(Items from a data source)

[Start of section]

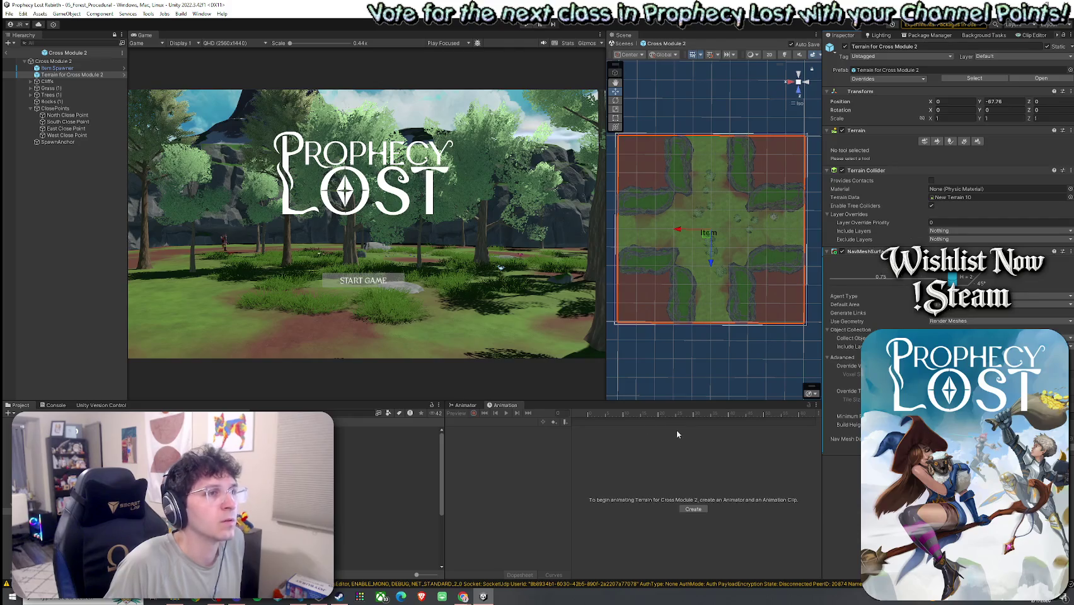
Open Cross Module 3 and confirm its Terrain carries a NavMeshSurface.
double_click(387, 470)
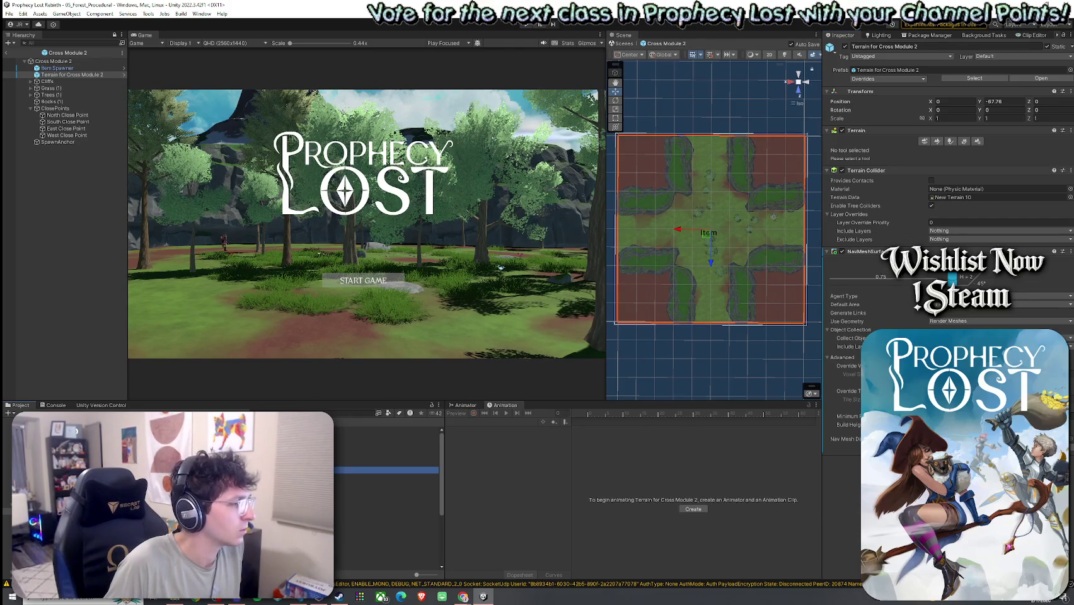
left_click(72, 75)
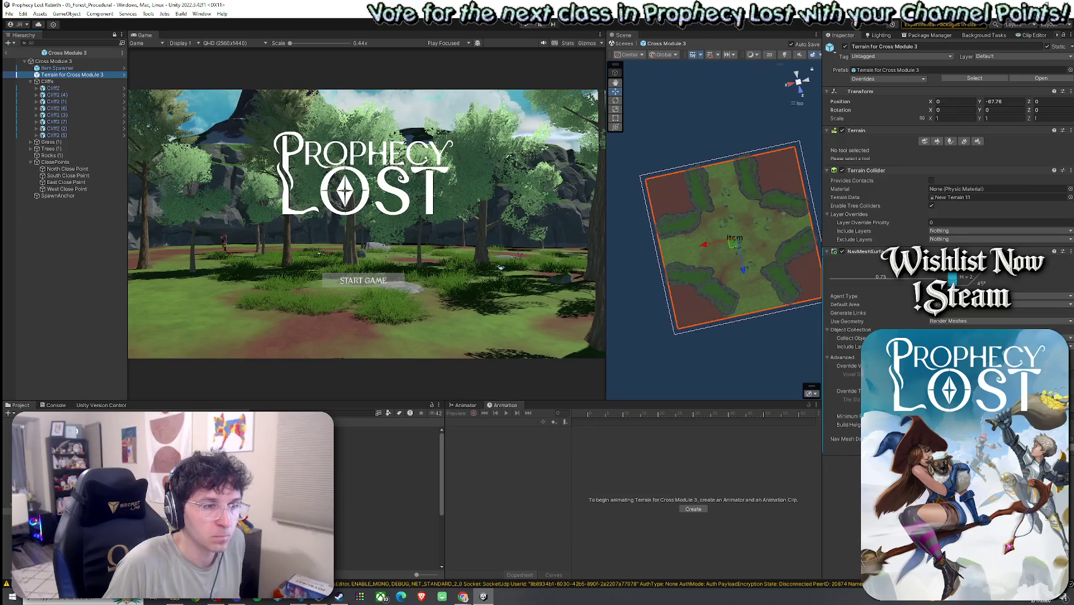
left_click(387, 524)
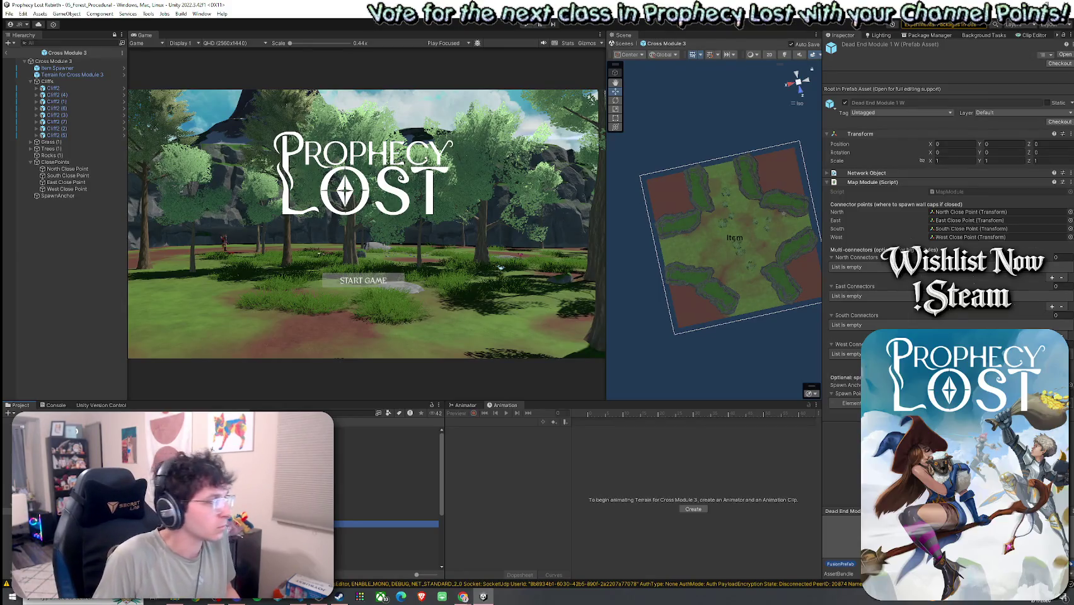
left_click(189, 441)
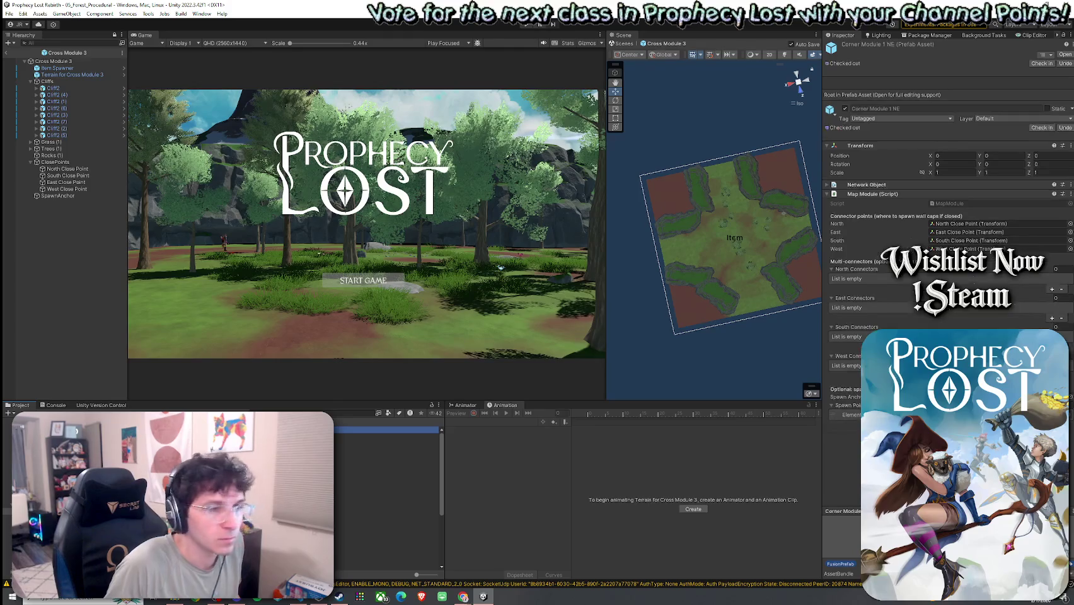
Check the Cross Module 4 terrain and save the prefab.
double_click(378, 477)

[End of section]

_TRY IT:_
Pictures excluded, return exactly the lines from the one with "left_click(387, 524)" through the final line of the entries above, both included.

_EXERCISE RESPONSE:_
left_click(387, 524)
left_click(189, 441)
Check the Cross Module 4 terrain and save the prefab.
double_click(378, 477)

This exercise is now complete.